Anne Yılmaz: Firma olayın üstünü örtmeye çalışıyor ama biz bu olayın peşini bırakmayacağız.

'DOKTOR FELÇLİ KALABİLECEĞİMİ SÖYLEDİ'

Soylu ve annesi bu süreçte 5 hastane gezdi. Maddi olarak zor duruma girdiklerinde şirketi aradıklarını belirten Soylu, şirketten şöyle bir cevap aldığını belirtiyor: “Şirkete hastane masraflarımı karşılayamayacağımı söyleyerek bana yardım etmelerini rica ettim. Az bir miktar para gönderdiler. Ama bu parayı gönderirken de 'Bize bu parayı geri ödeyeceksin' dediler. Ben de SGK'dan bir kısım para alıp annem de üzerini tamamladıktan sonra paralarını geri gönderdim. Bahsettiğim miktar da 3 bin 600 TL. Çalıştığım şirket bizimle muhatap olmamak için ellerinden geleni yaparak olayın üstünü kapatmaya çalıştı. Kendilerine dava açacağımı söylediğim an arkadaşlarıma 'Boşuna uğraşmasın o davayı hemen kaybeder' demişler. Büyük firma oldukları için her şeyi yapabileceklerini düşünüyorlar. Doktorum hayatım boyunca felçli kalabileceğimi söyledi. Kaza anında hastaneye kaldırıldığımda doktorlar ölebileceğimi söylemiş. Her şey olabilirdi. İşçiler neden bu kadar değersiz görülüyor? Emekçilerin hakkını ödememek için her şeyi yapabileceklerini düşünüyorlar. Ama ben hukuki süreci başlatarak elimden geleni yapacağım.”
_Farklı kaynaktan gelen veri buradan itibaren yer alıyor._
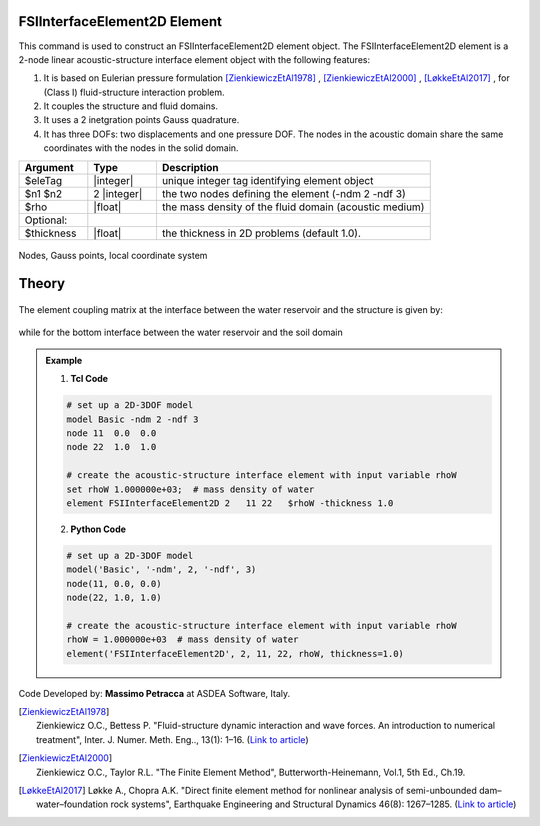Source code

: .. _FSIInterfaceElement2D:

FSIInterfaceElement2D Element
^^^^^^^^^^^^^^^^^^^^^^^^^^^^^

This command is used to construct an FSIInterfaceElement2D element object. The FSIInterfaceElement2D element is a 2-node linear acoustic-structure interface element object with the following features:

#. It is based on Eulerian pressure formulation [ZienkiewiczEtAl1978]_ , [ZienkiewiczEtAl2000]_ , [LøkkeEtAl2017]_ , for (Class I) fluid-structure interaction problem.
#. It couples the structure and fluid domains.
#. It uses a 2 inetgration points Gauss quadrature.
#. It has three DOFs: two displacements and one pressure DOF. The nodes in the acoustic domain share the same coordinates with the nodes in the solid domain.

.. function:: element FSIInterfaceElement2D $eleTag $n1 $n2 $rho <-thickness $thickness>

.. csv-table:: 
   :header: "Argument", "Type", "Description"
   :widths: 10, 10, 40

   $eleTag, |integer|, unique integer tag identifying element object
   $n1 $n2, 2 |integer|, the two nodes defining the element (-ndm 2 -ndf 3)
   $rho, |float|, the mass density of the fluid domain (acoustic medium)
   Optional:
   $thickness, |float|, the thickness in 2D problems (default 1.0).

.. figure:: FSIInterfaceElement2D_geometry.png
	:align: center
	:figclass: align-center
	:width: 40%

	Nodes, Gauss points, local coordinate system
	
Theory
^^^^^^ 

.. figure:: FSIProblem_geometry.png
	:align: center
	:figclass: align-center	
	:width: 40%
	
| The element coupling matrix at the interface between the water reservoir and the structure is given by:
.. figure:: Se_h.png
	:align: center
	:figclass: align-center	
	:width: 15%
| while for the bottom interface between the water reservoir and the soil domain
.. figure:: Se_b.png
	:align: center
	:figclass: align-center	
	:width: 15%

.. admonition:: Example 

   1. **Tcl Code**

   .. code-block:: tcl

      # set up a 2D-3DOF model
      model Basic -ndm 2 -ndf 3
      node 11  0.0  0.0
      node 22  1.0  1.0
      
      # create the acoustic-structure interface element with input variable rhoW
      set rhoW 1.000000e+03;  # mass density of water
      element FSIInterfaceElement2D 2   11 22   $rhoW -thickness 1.0

   2. **Python Code**

   .. code-block:: python

      # set up a 2D-3DOF model
      model('Basic', '-ndm', 2, '-ndf', 3)
      node(11, 0.0, 0.0)
      node(22, 1.0, 1.0)
      
      # create the acoustic-structure interface element with input variable rhoW
      rhoW = 1.000000e+03  # mass density of water
      element('FSIInterfaceElement2D', 2, 11, 22, rhoW, thickness=1.0)

Code Developed by: **Massimo Petracca** at ASDEA Software, Italy.

.. [ZienkiewiczEtAl1978] | Zienkiewicz O.C., Bettess P. "Fluid-structure dynamic interaction and wave forces. An introduction to numerical treatment", Inter. J. Numer. Meth. Eng.., 13(1): 1–16. (`Link to article <https://onlinelibrary.wiley.com/doi/10.1002/nme.1620130102>`_)
.. [ZienkiewiczEtAl2000] | Zienkiewicz O.C., Taylor R.L. "The Finite Element Method", Butterworth-Heinemann, Vol.1, 5th Ed., Ch.19.
.. [LøkkeEtAl2017] Løkke A., Chopra A.K. "Direct finite element method for nonlinear analysis of semi-unbounded dam–water–foundation rock systems", Earthquake Engineering and Structural Dynamics 46(8): 1267–1285. (`Link to article <https://onlinelibrary.wiley.com/doi/abs/10.1002/eqe.2855>`_)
'BAŞKA İŞÇİ AİLELERİNİN CANI YANMASIN'

Anne Birsen Yılmaz ise oğlunu bu süreçte 1 dakika bile yalnız bırakamadığını söylüyor. Yılmaz, oğlunun hastane süreci içerisinde çalıştığı butik işletmesinin kirasını bile ödeyemediğini söyleyerek; “Benim canımı acıttılar başka işçi ailelerinin canı yanmasın” dedi ve şöyle devam etti:

“Oğlumla ne çektiğimizi kimse bilemez. Hastane, hastane gezdik. Bu süreç içerisinde çok yalnız bırakıldık. Patronlar işçi ailelerine böyle mi davranıyor? İnsani olarak bunların etik olmadığını görmeleri lazım. Oğlum taburcu olduktan sonra evimize gelip Enes'in durumunu sorabilirlerdi. Bu çok zor bir şey değil. Ama anladım ki canımızın onlar için bir önemi yok. Bütün patronlar, işçileri ve ailelerini basit bir işçi ailesi olarak görebilirler. Ama böyle olmadığını öğrenmeleri gerekiyor. Bu firma olayın üstünü her ne kadar örtmeye çalışsa da biz bu olayın peşini bırakmayacağız. Gereken bütün hukuki yollara başvuracağım. Orada sadece benim oğlum değil benim oğlum gibi onlarca genç çalışıyor. Onların Alman veya Amerika firmalarının olması beni haklı mücadelemden vazgeçirtmeyecektir.”

Soylu ve annesi avukatları aracılığıyla uğramış oldukları zararın tazmini için İstanbul İş Mahkmesi'ne başvurdu.

ŞİRKET: İŞÇİNİN KUSURLU OLDUĞU RAPORLARDAN ORTAYA ÇIKTI

Konuyla ilgili aradığımız ThyssenKrupp asansör şirketinden bir yetkili ise şunları söyledi: "İşçinin özel sigortası bizde hala devam ediyor. Olay yerinde tutulan raporlardan işçinin hala kusurlu olduğu ortaya çıktı. Ayrıca kendisiyle hastanede 3 kez yüz yüze görüşme sağlandı."